**Pagina**

Che sensazione di leggera follia…
Così cantava Lucio Battisti. Ed è questo sentimento che pervade il sottoscritto, quando si tratta di Genoa. Sempre. Anche oggi, forse oggi più che mai. E mi resta difficoltoso metterla da parte, anche quando svesto i panni del tifoso e indosso quelli del cronista.


Certo: da cronista devo, ogni volta, raggiungere uno stato d’equilibrio critico che mi permetta di osservare e raccontare le cose della squadra e della società con doveroso distacco. E, poiché mi hanno insegnato a dire anche che cosa di buono si ha dentro, proclamo chiaro e tondo che ritengo, ormai, dopo anni e anni di doppia personalità di arrivare allo stato d’equilibrio di cui sopra con… sufficiente facilità.
Eppure, spesso, capita che io sia frainteso, in positivo e in negativo. Più in negativo, per la verità. Soprattutto da chi – giustamente – mette al primo posto le ragioni del cuore. Il tifoso-tifoso deve andare dove lo porta il cuore, volare in alto per una vittoria e magari precipitare nell’abisso per una sconfitta. Ma al cronista ciò non è permesso. Anche se costa fatica e dà le vertigini camminare sul filo, questo il cronista deve fare: non lasciarsi trascinare dal sentimento ma almeno attenuarlo, mediarlo attraverso la ragione.
Ma è proprio la ragione, in questo momento storico, che spinge verso un ottimismo sensato.

**Cosa si chiede**
• a. Ripeti parola per parola il passo del testo sul Genoa compreso tra "Certo: da cronista" e "con… sufficiente facilità.", estremi inclusi.
• b. Traduci in inglese questa frase del testo sul Genoa: "Ma è proprio la ragione, in questo momento storico, che spinge verso un ottimismo sensato."
Il materiale non è necessario per svolgere il lavoro.

**Raccolta di dati**
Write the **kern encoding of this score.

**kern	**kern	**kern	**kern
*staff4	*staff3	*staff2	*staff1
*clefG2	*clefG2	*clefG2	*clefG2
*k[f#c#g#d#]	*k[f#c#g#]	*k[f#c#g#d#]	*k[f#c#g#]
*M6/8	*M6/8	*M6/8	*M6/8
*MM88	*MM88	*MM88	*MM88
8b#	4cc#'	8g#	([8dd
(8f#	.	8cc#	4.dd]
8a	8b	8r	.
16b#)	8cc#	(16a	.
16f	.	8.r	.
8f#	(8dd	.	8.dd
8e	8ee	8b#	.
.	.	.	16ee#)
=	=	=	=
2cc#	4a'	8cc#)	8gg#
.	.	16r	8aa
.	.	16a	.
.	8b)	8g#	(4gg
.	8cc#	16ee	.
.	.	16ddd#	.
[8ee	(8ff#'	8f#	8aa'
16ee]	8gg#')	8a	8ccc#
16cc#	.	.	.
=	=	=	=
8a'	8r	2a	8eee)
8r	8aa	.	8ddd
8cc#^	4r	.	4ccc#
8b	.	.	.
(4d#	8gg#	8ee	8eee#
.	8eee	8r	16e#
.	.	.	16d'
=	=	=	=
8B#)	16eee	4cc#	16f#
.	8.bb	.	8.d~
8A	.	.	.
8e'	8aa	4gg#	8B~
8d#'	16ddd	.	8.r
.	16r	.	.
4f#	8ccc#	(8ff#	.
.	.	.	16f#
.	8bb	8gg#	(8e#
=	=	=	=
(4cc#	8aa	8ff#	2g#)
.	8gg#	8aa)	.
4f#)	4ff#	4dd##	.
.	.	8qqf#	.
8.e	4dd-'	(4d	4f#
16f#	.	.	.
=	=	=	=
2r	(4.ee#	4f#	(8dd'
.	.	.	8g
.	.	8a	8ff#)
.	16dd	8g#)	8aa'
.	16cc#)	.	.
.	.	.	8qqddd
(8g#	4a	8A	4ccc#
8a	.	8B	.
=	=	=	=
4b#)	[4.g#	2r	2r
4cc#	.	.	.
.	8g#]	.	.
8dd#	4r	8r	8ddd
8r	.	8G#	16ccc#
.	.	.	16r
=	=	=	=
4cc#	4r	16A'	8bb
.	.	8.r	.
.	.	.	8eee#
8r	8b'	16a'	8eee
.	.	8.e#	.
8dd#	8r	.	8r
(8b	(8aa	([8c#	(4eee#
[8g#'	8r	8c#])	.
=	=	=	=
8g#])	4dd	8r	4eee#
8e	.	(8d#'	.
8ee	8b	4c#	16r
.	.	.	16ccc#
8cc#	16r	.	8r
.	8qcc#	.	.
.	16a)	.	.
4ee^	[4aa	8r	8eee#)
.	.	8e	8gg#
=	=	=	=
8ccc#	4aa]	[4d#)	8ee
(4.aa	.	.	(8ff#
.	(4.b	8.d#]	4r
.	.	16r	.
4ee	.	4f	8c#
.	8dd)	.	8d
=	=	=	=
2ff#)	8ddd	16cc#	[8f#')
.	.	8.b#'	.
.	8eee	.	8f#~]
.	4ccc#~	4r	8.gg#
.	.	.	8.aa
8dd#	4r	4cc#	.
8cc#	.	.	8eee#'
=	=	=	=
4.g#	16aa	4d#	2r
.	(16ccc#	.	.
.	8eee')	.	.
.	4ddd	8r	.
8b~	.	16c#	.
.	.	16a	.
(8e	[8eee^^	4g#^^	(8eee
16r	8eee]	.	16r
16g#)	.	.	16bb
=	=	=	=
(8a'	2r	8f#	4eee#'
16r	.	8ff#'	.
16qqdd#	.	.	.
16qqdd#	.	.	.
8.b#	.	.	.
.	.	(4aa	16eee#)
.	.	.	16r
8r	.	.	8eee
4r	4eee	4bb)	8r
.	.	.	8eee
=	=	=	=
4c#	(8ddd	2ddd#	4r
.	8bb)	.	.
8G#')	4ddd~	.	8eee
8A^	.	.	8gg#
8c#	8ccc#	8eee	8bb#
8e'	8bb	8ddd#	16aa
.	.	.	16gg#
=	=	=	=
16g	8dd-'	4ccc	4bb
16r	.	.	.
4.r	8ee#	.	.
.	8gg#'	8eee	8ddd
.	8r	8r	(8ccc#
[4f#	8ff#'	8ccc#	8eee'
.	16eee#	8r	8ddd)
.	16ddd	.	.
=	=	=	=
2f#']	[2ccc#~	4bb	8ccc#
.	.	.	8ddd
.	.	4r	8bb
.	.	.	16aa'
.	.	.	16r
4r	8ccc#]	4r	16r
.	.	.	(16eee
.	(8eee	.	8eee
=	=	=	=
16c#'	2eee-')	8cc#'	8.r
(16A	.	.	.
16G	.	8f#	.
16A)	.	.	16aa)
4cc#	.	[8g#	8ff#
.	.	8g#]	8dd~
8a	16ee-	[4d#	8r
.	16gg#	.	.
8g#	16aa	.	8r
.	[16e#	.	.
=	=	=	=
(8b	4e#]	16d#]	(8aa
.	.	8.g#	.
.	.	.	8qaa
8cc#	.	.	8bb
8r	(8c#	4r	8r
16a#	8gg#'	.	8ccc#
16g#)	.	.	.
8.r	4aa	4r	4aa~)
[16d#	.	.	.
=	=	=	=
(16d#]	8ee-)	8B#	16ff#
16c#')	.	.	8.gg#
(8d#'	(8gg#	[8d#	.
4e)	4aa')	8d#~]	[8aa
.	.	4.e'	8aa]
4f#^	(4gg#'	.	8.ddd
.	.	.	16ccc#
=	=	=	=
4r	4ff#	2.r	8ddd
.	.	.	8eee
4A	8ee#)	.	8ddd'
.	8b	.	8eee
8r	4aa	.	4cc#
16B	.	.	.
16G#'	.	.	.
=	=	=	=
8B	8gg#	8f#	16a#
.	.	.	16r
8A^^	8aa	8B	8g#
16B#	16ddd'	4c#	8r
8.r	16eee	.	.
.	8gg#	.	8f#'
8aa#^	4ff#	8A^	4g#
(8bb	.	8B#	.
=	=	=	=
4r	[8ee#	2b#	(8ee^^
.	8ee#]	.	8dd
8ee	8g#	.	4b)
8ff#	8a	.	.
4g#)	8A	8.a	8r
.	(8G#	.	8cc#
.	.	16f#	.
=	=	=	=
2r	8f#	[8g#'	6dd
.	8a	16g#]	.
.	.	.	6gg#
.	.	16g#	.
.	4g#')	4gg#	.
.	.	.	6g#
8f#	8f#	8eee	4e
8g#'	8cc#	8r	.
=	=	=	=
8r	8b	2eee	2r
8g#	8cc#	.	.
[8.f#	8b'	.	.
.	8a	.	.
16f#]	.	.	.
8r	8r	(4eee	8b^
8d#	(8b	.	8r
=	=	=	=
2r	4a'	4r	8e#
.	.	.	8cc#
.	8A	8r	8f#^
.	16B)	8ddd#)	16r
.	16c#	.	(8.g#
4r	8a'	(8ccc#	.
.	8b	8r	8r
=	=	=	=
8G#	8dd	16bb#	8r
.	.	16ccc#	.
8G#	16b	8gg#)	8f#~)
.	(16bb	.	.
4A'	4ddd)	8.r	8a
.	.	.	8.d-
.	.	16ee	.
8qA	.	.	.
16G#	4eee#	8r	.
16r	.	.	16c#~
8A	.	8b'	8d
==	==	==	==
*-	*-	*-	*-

**Risposte ai compiti**
• a.
Certo: da cronista devo, ogni volta, raggiungere uno stato d’equilibrio critico che mi permetta di osservare e raccontare le cose della squadra e della società con doveroso distacco. E, poiché mi hanno insegnato a dire anche che cosa di buono si ha dentro, proclamo chiaro e tondo che ritengo, ormai, dopo anni e anni di doppia personalità di arrivare allo stato d’equilibrio di cui sopra con… sufficiente facilità.

• b. But it is precisely reason, at this historic moment, that pushes toward a sensible optimism.